Information Start Marker

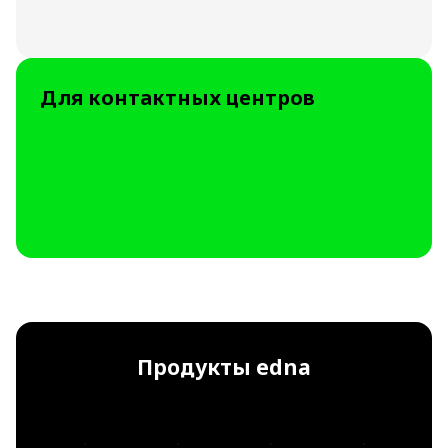
Для контактных центров
Продукты edna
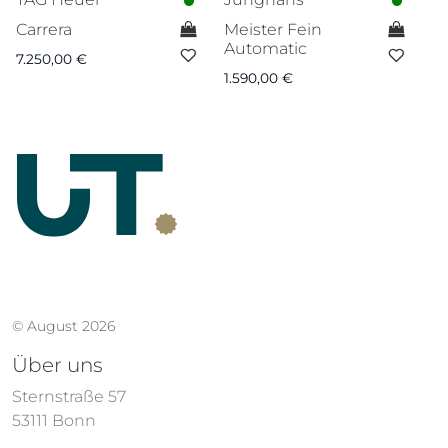
Carrera
Meister Fein
E
Automatic
B
7.250,00
€
1.590,00
€
3.
© August 2026
Über uns
Sternstraße 57
53111 Bonn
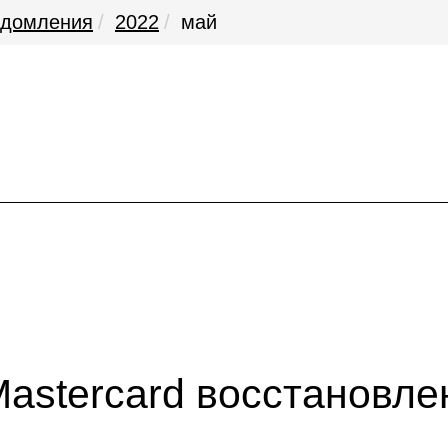
едомления
2022
май
Mastercard восстановле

Information End Marker

§ **What is required**: Every record above needs to be repeated exactly; pictures are to be left out.

§ **Answer space**:
Для контактных центров
Продукты edna
Carrera
Meister Fein
E
Automatic
B
7.250,00
€
1.590,00
€
3.
© August 2026
Über uns
Sternstraße 57
53111 Bonn
едомления
2022
май
Mastercard восстановле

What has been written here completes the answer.